Werkt sneller dan morfine (heroïne werk sneller door injectie en het gelijk in de bloedbaan komt en bij morphine gaat het vaak oraal.) , hierdoor verslavender.

Gevaren van de drugs zijn niet groot vaak eerder externe oorzaken, zoals vieze naalden bij heroïne. Morphine wordt vaker medisch gebruikt.

34
Q

Wat doet cocaine met je lichaam?

A

Opwinding, waakzaamheid, verhoogde stemming en minder vermoeid als effecten.

Blokkeert het dopamine transports (reuptake) blijft maar stimuleren, meer dopamine over in de synaptische spleet.

De overvloed van dopamine verdwijnt sneller dan dat er nieuwe wordt aangemaakt, waardoor je van een piek naar een dal gaat, waardoor je je naar voelt, verminderde energie en motivatie.

35
Q

Wat doet XTC/MDMA met je lichaam?

A

Bij een lage dosis veel aanmaak dopamine en werkt opwekkend.

Bij een hoge dosis veel aanmaak van serotonine. waardoor de waarneming en cognitie wordt beïnvloed.
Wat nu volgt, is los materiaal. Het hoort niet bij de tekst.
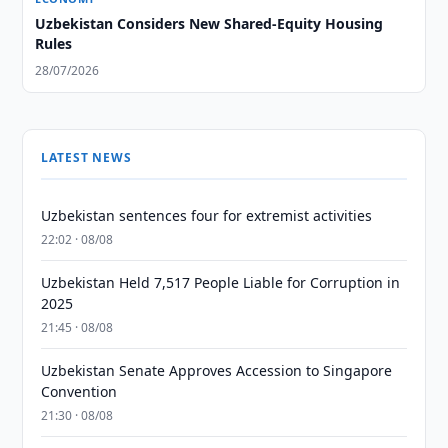
Uzbekistan Considers New Shared-Equity Housing
Rules
28/07/2026
LATEST NEWS
Uzbekistan sentences four for extremist activities
22:02 · 08/08
Uzbekistan Held 7,517 People Liable for Corruption in
2025
21:45 · 08/08
Uzbekistan Senate Approves Accession to Singapore
Convention
21:30 · 08/08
Beschadigt de axonen die serotonine(geluksgevoel) vrijlaten.

36
Q

Wat doet Ritalin met je lichaam?

A

Methylfenidaat

Stimulerende drug in theorie; maar wordt medisch gebruikt voor mensen met adhd, voor verhoogde concentratie.
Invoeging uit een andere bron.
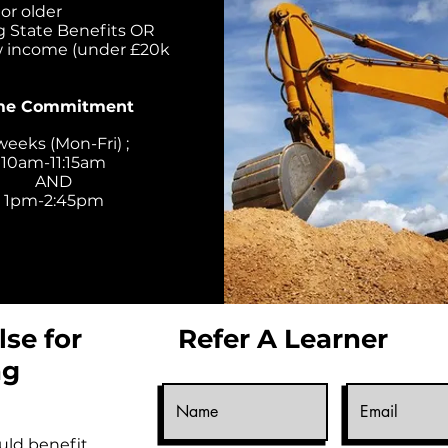
or older
g State Benefits OR
w income (under £20k
me Commitment
weeks (Mon-Fri) ;
10am-11:15am
AND
1pm-2:45pm
se for
Refer A Learner
ng
ld benefit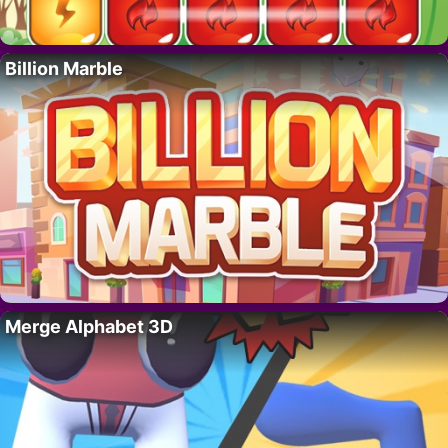
Billion Marble
Merge Alphabet 3D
Wordt vaak als pil ingenomen.

Zelfde werkende stof als cocaïne.

Heropname (reuptake) wordt geblokkeerd; noradrenaline en dopamine (in de synaptische spleet overvloed)

37
Q

Wat doet cafeïne met je lichaam?

A

Zorgt voor een mindere werken van de GABA (dopamine meer) .

Remt adenosine (rol in slaap en onderdrukken arousal) effect is meer energie.